→ **PROBLEM TO SOLVE**: Copy out the lines of the records word for word, beginning with the line that contains "Page size: 1654x1241." and continuing through the line that contains "title Clustering [37, 30, 1617, 166]", both included.

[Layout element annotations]
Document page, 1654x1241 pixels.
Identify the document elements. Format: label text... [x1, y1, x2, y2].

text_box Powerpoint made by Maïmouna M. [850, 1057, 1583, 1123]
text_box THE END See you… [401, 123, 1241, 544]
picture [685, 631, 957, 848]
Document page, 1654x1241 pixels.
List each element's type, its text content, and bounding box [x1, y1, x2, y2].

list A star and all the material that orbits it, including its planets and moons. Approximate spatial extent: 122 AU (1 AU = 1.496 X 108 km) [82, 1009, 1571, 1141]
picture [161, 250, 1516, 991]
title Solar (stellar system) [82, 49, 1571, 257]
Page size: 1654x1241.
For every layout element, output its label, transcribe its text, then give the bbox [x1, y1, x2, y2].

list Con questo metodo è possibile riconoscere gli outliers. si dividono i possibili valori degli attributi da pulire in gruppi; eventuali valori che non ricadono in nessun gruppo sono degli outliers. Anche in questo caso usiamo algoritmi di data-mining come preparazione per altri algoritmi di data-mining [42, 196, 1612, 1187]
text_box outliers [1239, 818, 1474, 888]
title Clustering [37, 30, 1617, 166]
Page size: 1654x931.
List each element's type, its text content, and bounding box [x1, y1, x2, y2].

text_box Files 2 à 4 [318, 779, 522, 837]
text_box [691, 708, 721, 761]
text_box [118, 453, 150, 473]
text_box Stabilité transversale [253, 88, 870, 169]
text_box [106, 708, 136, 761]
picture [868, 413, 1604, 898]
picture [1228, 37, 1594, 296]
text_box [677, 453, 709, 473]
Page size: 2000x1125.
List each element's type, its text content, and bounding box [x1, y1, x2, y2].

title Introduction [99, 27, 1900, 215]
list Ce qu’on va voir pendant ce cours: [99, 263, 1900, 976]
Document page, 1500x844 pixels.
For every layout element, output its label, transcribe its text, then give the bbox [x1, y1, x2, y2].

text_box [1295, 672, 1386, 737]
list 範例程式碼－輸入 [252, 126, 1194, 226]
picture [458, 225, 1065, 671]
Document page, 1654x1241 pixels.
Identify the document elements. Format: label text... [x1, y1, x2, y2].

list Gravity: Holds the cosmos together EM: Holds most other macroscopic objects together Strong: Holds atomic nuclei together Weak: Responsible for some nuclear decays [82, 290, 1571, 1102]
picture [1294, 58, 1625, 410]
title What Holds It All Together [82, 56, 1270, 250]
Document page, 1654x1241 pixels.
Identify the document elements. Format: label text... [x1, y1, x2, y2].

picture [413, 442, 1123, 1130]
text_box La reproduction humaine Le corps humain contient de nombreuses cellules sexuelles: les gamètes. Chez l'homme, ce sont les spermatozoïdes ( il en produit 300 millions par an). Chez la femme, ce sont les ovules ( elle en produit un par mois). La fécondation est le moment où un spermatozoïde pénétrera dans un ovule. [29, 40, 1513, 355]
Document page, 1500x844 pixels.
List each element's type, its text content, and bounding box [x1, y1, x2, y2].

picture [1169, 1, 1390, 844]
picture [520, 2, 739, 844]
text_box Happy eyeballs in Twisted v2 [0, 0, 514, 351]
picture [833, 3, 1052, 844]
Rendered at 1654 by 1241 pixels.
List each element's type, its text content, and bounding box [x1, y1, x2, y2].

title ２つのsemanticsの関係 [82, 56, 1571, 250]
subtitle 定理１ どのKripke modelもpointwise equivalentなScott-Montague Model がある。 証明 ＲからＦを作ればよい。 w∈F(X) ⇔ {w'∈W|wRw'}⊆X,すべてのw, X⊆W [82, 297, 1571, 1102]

→ **EXERCISE SOLUTION**:
Page size: 1654x1241.
For every layout element, output its label, transcribe its text, then give the bbox [x1, y1, x2, y2].

list Con questo metodo è possibile riconoscere gli outliers. si dividono i possibili valori degli attributi da pulire in gruppi; eventuali valori che non ricadono in nessun gruppo sono degli outliers. Anche in questo caso usiamo algoritmi di data-mining come preparazione per altri algoritmi di data-mining [42, 196, 1612, 1187]
text_box outliers [1239, 818, 1474, 888]
title Clustering [37, 30, 1617, 166]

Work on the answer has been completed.